Sea Otter: Avid Code brakes and new Rockshox shocks

It’s easy to lure the bicycle world’s journalists to your booth with the offer of a sandwich and a coffee, so I found myself at the SRAM booth to see the yearly announcement. Now they’d already announced ten speed X0 and X9 the evening before, but there was still more to see.

First up we have Avid’s downhill specific Code brake. Already bonkers powerful, it’s been upgraded with the Taperbore piston seen on the Elixir. It’s a four-piston brake with dual diameter pistons. Power is claimed to be very linear in application and there are still sealed cartridge bearings in the lever pivot. Oh, and the pads are now top-loading to replace.

The lever offers pad contact and lever travel adjustments, which are now detented so they won’t rattle and change your settings. Weight for a 160mm rotor set (which is how Avid measure all their brakes) is 410g a wheel, which is 10g lighter than the original Juicy 7 – a brake that was hailed as being a super light XC brake only a few years ago.

There’s a Code-R brake which offers much of the same technology for a lower price. It misses out on the lever bearings though…

Over at the Elixir brake now… we have the new SRAM XO level brake. It replaces the Avid CR Mag and comes in at 333g a wheel (160mm rotor). The magnesium has been replaced for aluminium as it’s not aimed at being an XC race brake (they have XX for that) and they wanted it to be a little tougher. (For example, it’s the brake that Steve Peat uses on his downhill bike…) Avid has also changed the insides of the system a little for better ‘air management’ should you get air into it during a bad bleed. There will be carbon and ally levers available. It’ll be coming in the new SRAM XO colours of Gold, Blue, Black and Red.

Also from Avid is the eagerly awaited Shorty Ultimate cyclocross brake, which is swappable between wide or narrow modes and features all the neat machining, bearings and gadgety bits of the Ultimate range.
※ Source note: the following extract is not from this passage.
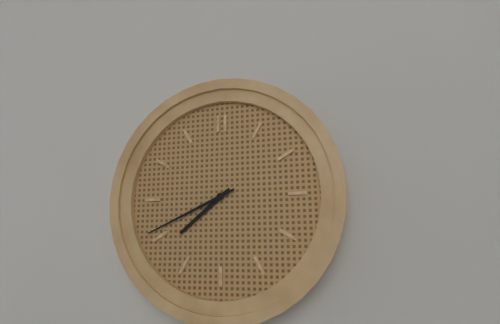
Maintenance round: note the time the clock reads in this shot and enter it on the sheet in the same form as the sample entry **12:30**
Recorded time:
**7:41**
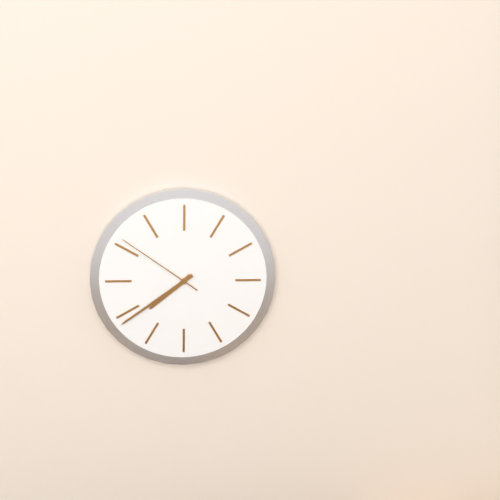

Avid Shorty. All the 'cross kids want them.

Over to Rockshox now. First up is the Vivid rear shock. It’s a DH or Freeride shock and it now comes in a full air sprung version. The Vivid Air is a ‘twin tube solo air’ shock and though it looks huge, it takes up the same amount of space as a coil shock.

One problem with air shocks can be that as the shock heats up with prolonged use (like on a big downhill) it can cause the shock damping to fade as the damping oil heats up. Rockshox reckons it’s got round that by having a ‘Hot Rod’ thermoplastic damper rod that heats up with the oil and expands to counteract the new, less viscous oil. The SRAM guys hauled Mick Hannah up to tell the crowd how much he liked it as he reckons it helps the bike sit up a little more into its travel, rather than wallowing in the corners.

There’s also a new twin crown Domain fork coming out that you’ll doubtless see on many bike park rental bikes and budget downhill racers’ bikes as it seems pretty bombproof and won’t be too expensive.

The Argyle jump for too has been revamped. It now comes with rebound, compression and threshold, with alloy stanchions. It’ll also come in 80, 100 or 140mm travel with a long travel solo air cartridge. One other thing to spot is there’s a new Maxle Lite axle. It now only expands on one side and does away with the far side nut. This makes it lighter and stiffer apparently.